Dans un rapport de 127 pages publié mardi 3 août, l’ONG Human Rights Watch affirme que plusieurs responsables libanais ont “anticipé et accepté tacitement les risques” mortels posés par le nitrate d’ammonium stocké dans le hangar numéro 12. “Des preuves montrent de manière accablante que l’explosion d’août 2020 dans le port de Beyrouth a été causée par la négligence de hauts responsables libanais qui n’ont pas communiqué avec précision les dangers posés par le nitrate d’ammonium, ont sciemment stocké ce composant dans des conditions dangereuses et n’ont pas protégé la population”, a déclaré dans un communiqué Lama Fakih, directrice de la division Crises et conflits de l’ONG et directrice du bureau de Beyrouth.
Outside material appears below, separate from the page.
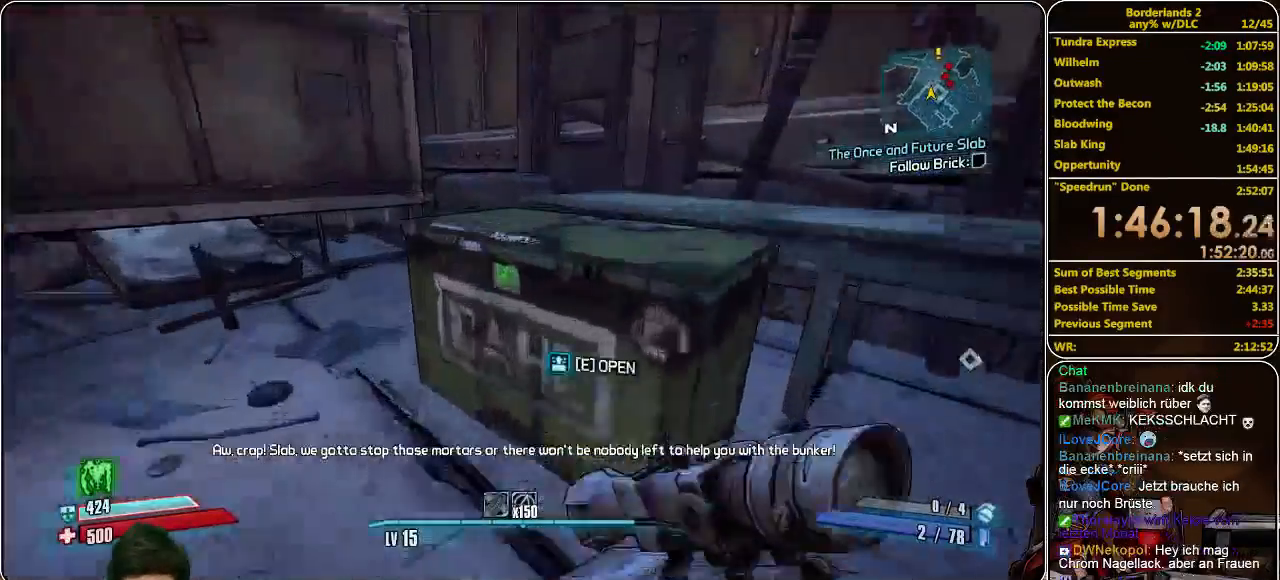
{"keys": [], "mouse": [], "events": [[33, "shift", "up"], [33, "w", "up"], [100, "e", "up"], [166, "e", "down"], [266, "e", "up"]]}
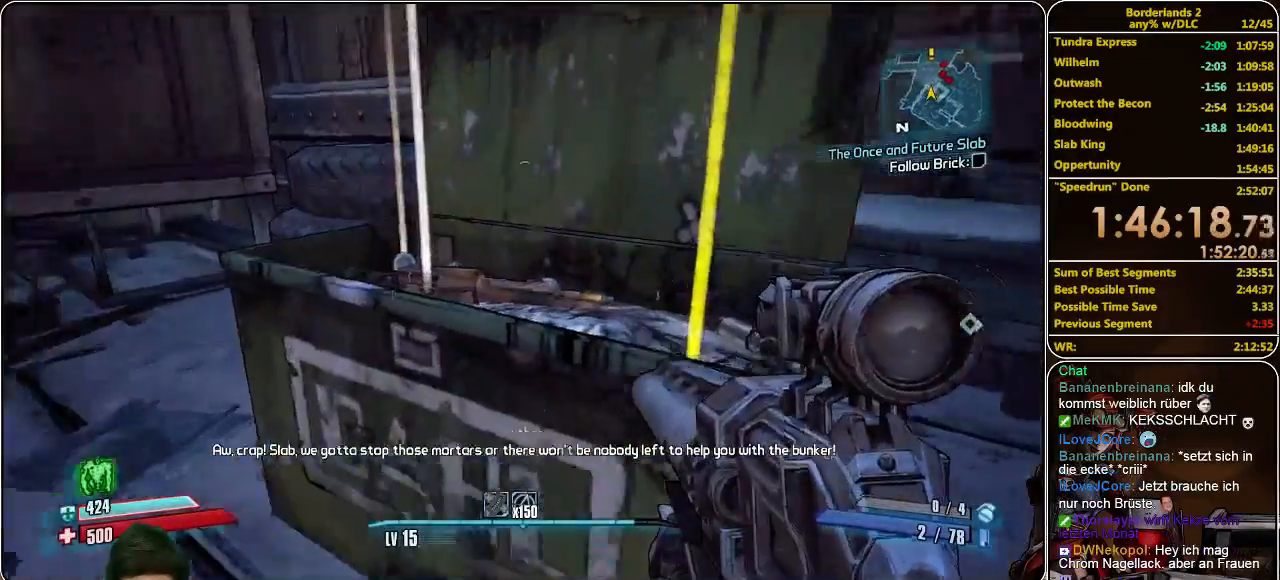
{"keys": [], "mouse": [], "events": [[66, "e", "down"], [166, "e", "up"], [233, "e", "down"], [300, "e", "up"], [400, "e", "down"], [466, "e", "up"]]}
William Noun, jeune frère du pompier défunt Joe Noun, dit avoir confiance dans la justice de son pays. “Un an après l’explosion et la mort de mon frère, il n’y a toujours pas de justice, même si le juge Tarek Bitar y travaille et que les parties impliquées commencent à apparaître, confie-t-il à France 24. Jamais au Liban, la justice n’a pu être appliquée ou des mises en examen n’ont pu être prononcées avant 10 ou 20 ans, or cette fois cela peut intervenir 1 an et demi après le crime, c’est-à-dire j’espère dans 6 mois”.
L’enquête est “au trois quarts achevée”, a indiqué, cette semaine, une source judiciaire proche du dossier à l’AFP. Le juge espère annoncer les conclusions de l’enquête “d’ici la fin de l’année”.
“La vie est très difficile sans mon frère, qui avait choisi d’être pompier pour être pleinement dans le service public et aider les autres, ajoute William Noun. Comme les centaines de familles brisées, nous continuerons à élever nos voix jusqu’à ce que l’on obtienne des résultats et que justice soit faite”.